Selon vous comment évolue la manière de concevoir les maisons de retraite ? Quelle est votre vision dans le futur de la structure idéale d'accueil des personnes âgées dépendantes ?

ADMS

Plusieurs évolutions sont possibles, certains voient les maisons de retraite se développer plus hors de la ville facilitant l'application des normes avec un environnement moins contraignant. L'esprit serait celui d'un village de vacances avec de petites unités indépendantes avec un espace de services communs, comme on l'observe aux Etats-Unis ou en Suède. Les maisons de retraites ne disparaîtront pas pour autant du paysage urbain puisque le mode de vie de chacun exige que soient conservées les deux configurations.

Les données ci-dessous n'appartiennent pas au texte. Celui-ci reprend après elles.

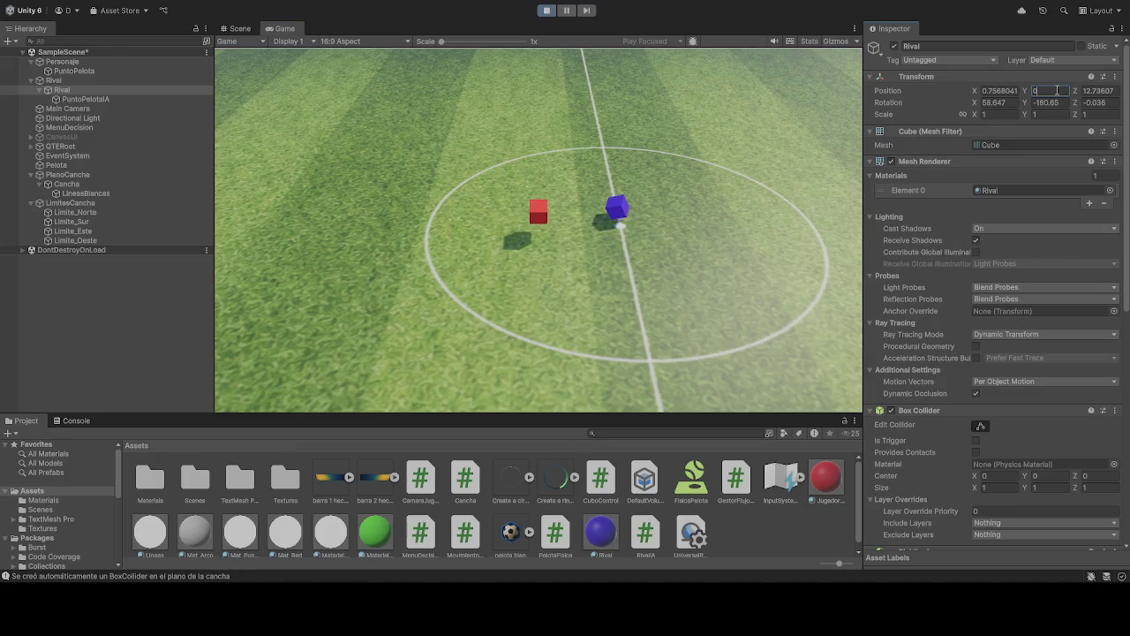
left_click(624, 173)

Nous pensons que la véritable évolution sera d'ordre fonctionnel notamment avec une ouverture grandissante des établissements vers l'extérieur. Cette tendance est déjà observée à travers les structures d'accueil de jour mais peut s'étendre à d'autres activités ouverte également aux non résidents tels que des commerces, des associations, etc.

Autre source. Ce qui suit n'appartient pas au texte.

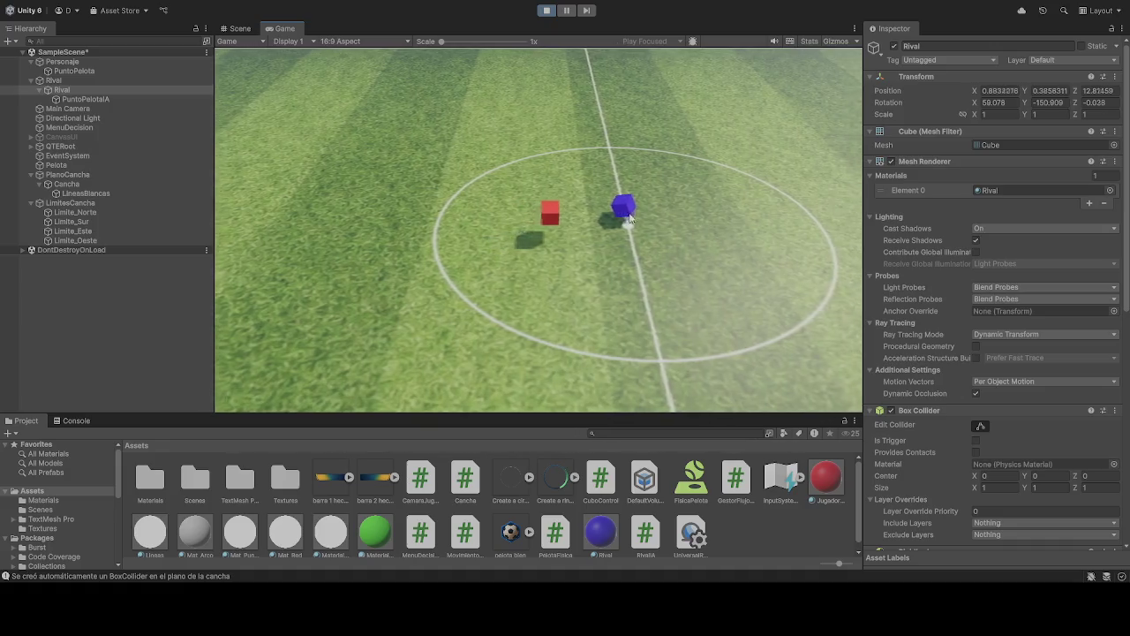
scroll(993, 292, "down", 3)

Cette ouverture constituera probablement l'évolution la plus significative et peut, d'un point de vue sociologique, être mis en parallèle avec l'évolution de la structure des familles et notamment la place importante de la personne âgée dans la société.

Nous pensons également que les établissements seront de plus en plus « spécialisés » et que les unités pour personnes dépendantes seront regroupées par type de pathologie et degré d'évolution de la maladie.

On voit apparaître d'ores et déjà de plus en plus d'établissements ne regroupant que des personnes atteintes de la maladie d'Alzheimer, regroupées dans des unités distinctes suivant leur degré de dépendance.

Cela permet une thérapie spécifique appropriée et évite aux personnes les moins dépendantes d'être en contact avec celles qui sont le plus. Cela serait d'autant plus crédible si un traitement médical pour stopper l'évolution de cette maladie voyait le jour.